Retype exactly, and only, the lines from the one that contains "достопримечательности, которые" through the final line of the entries.

Page images and extracted text
Start of Block
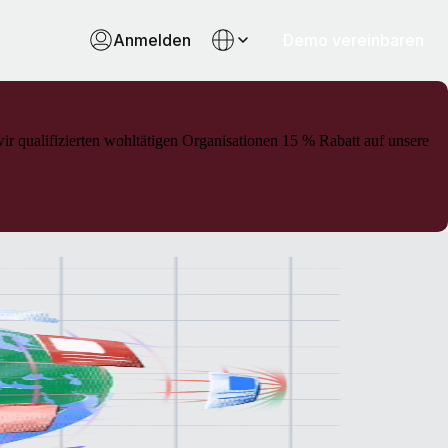
Anmelden
Demo vereinbaren
ir qualifizierten wohltätigen Organisationen 15 % Rabatt auf unsere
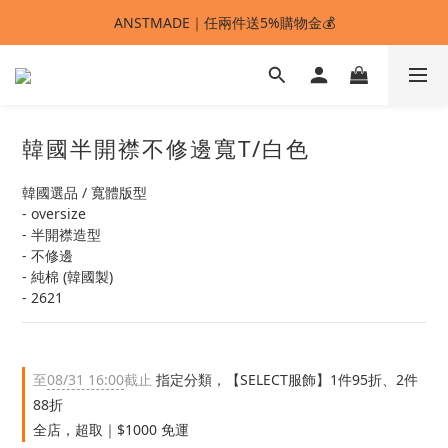
ANSTMADE｜任兩件送5%購物金💰
ANSTMADE｜任兩件送5%購物金💰
🚩 【SELECT服飾】1件95折、2件88折
多重好禮滿額贈🔥
韓國半開襟不修邊寬T/白色
ANSTMADE｜任兩件送5%購物金💰
韓國選品 / 寬體版型
- oversize
- 半開襟造型
- 不修邊
- 純棉 (韓國製)
- 2621
至
08/31 16:00
截止
指定分類，【SELECT服飾】1件95折、2件
88折
全店，超取｜$1000 免運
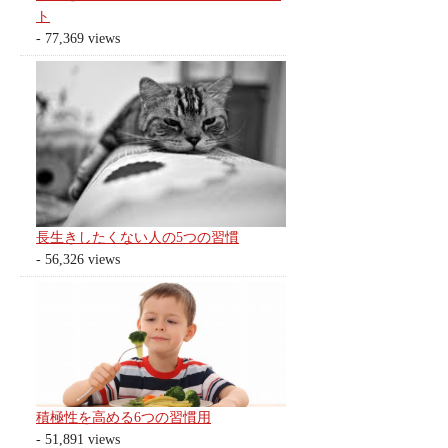
ト
- 77,369 views
長生きしたくない人の5つの習慣
- 56,326 views
積極性を高める6つの習慣用
- 51,891 views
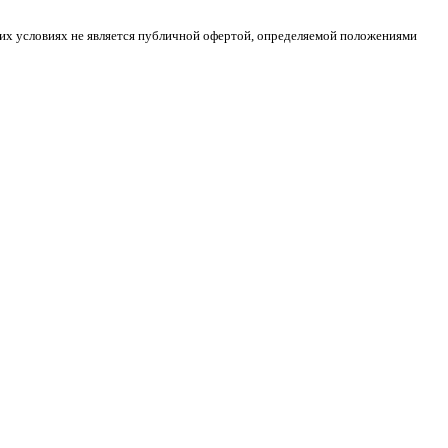
ких условиях не является публичной офертой, определяемой положениями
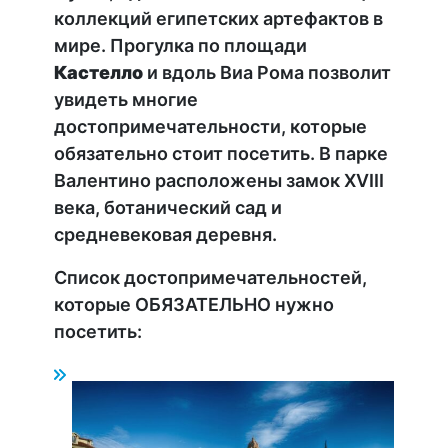
коллекций египетских артефактов в
мире. Прогулка по площади
Кастелло
и вдоль Виа Рома позволит
увидеть многие
достопримечательности, которые
обязательно стоит посетить. В парке
Валентино расположены замок XVIII
века, ботанический сад и
средневековая деревня.
Список достопримечательностей,
которые ОБЯЗАТЕЛЬНО нужно
посетить:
End of Block
RESPONSE TO THIS EXERCISE:
достопримечательности, которые
обязательно стоит посетить. В парке
Валентино расположены замок XVIII
века, ботанический сад и
средневековая деревня.
Список достопримечательностей,
которые ОБЯЗАТЕЛЬНО нужно
посетить:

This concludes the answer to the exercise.